The Medical Defence Union said the number of doctors seeking help to deal with unwanted advances has risen by a third as the rise of email, texting and social networking sites has made it easier for patients to get in contact. 

In some of the worst cases doctors were forced to call the police and take out injunctions against patients making unwanted contact. 

Some doctors were falsely accused of having a relationship with patients, and faced a GMC investigation.

Dr Claire Macaulay of the MDU said: ‘Our members report that being bombarded with messages to their mobiles or email, Twitter or Facebook accounts can, in some ways, be even more intrusive than receiving a stream of written letters.’

The NHS lost track of 1.8 million confidential patient records in a year, according to a Daily Mail investigation.

Worst cases included sensitive information about terminally ill patients being faxed to the wrong number, patient records posted on the internet or dumped in public bins.

The Information Commissioner, Christopher Graham, has levied fines totalling nearly £1 million on NHS bodies in the last six months. He is currently seeking new powers to conduct compulsory audits on NHS trusts and hospitals, after an increasing number of lapses in data security.

Nick Pickles, director of privacy campaign group Big Brother Watch, said: ‘These figures may be shocking, but they will come as no surprise to anyone familiar with the NHS’s track record for dealing with patient data.

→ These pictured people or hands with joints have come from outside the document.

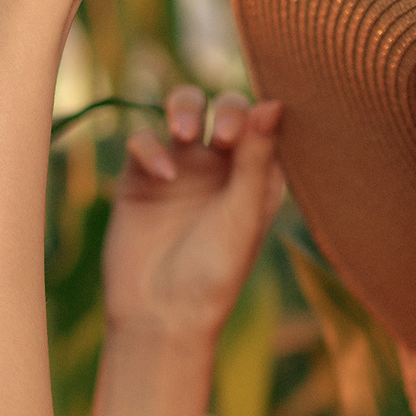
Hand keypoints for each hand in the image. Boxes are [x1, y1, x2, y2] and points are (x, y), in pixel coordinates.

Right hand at [101, 87, 286, 343]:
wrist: (161, 314)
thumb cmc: (214, 272)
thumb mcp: (243, 213)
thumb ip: (256, 157)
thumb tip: (274, 102)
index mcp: (256, 177)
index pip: (264, 122)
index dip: (259, 114)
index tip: (247, 136)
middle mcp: (220, 168)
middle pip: (224, 107)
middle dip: (224, 109)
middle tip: (221, 137)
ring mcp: (180, 169)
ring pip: (182, 110)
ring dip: (184, 107)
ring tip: (184, 131)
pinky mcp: (140, 178)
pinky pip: (144, 140)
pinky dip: (150, 147)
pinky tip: (161, 176)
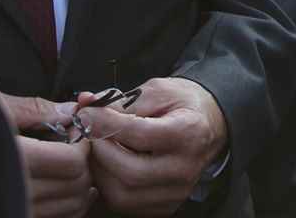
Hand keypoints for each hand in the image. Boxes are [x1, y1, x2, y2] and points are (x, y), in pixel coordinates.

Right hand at [0, 92, 95, 217]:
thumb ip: (34, 110)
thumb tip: (71, 111)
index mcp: (11, 158)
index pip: (71, 162)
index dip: (83, 144)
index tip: (78, 133)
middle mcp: (11, 190)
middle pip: (75, 186)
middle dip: (85, 165)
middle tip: (77, 150)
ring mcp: (10, 209)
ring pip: (69, 208)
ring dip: (79, 188)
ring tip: (74, 170)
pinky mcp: (10, 214)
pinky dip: (67, 207)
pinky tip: (64, 190)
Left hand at [81, 77, 227, 215]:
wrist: (209, 125)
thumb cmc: (182, 105)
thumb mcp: (157, 91)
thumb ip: (121, 100)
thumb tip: (86, 104)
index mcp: (190, 132)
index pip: (139, 134)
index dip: (106, 124)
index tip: (87, 115)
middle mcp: (186, 167)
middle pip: (129, 171)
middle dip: (100, 151)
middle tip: (91, 134)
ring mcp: (177, 191)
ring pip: (122, 194)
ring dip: (101, 172)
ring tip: (100, 150)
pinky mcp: (166, 205)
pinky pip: (125, 204)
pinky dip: (110, 186)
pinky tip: (112, 166)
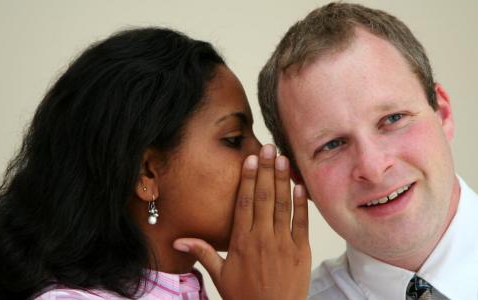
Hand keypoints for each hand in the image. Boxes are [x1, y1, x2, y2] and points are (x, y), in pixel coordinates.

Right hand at [174, 144, 310, 299]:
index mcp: (242, 241)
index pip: (245, 202)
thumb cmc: (244, 297)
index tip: (250, 159)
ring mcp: (284, 243)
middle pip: (264, 197)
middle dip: (266, 170)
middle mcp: (263, 238)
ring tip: (283, 158)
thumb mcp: (220, 275)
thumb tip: (179, 240)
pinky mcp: (301, 251)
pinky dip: (301, 203)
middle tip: (268, 147)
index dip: (248, 178)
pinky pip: (301, 222)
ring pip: (283, 205)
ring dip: (283, 180)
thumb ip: (202, 253)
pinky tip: (299, 185)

‘Across the NHS there are some excellent organisations who are addressing this problem well but some of the poor performers are terrifying.

‘There is a real risk that if the NHS doesn’t sort out how it looks after patients’ details people will stop sharing information with their doctor and that could be extremely dangerous for care.’

The Guardian reported on Ed Milliband’s call to for increased tolerance and support for those with mental health problems. In his first address since the Labour party conference, he likened attacks on sufferers of mental health problems to the fight against racism, sexism and homophobia.

He promised to re-write the NHS constitution to ensure that mentally ill people have access to treatments in the same way as the physically ill and went on to criticise Jeremy Clarkson and Janet Street Porter for belittling those who suffer from mental illness, saying that attitudes towards mental illness needed to change.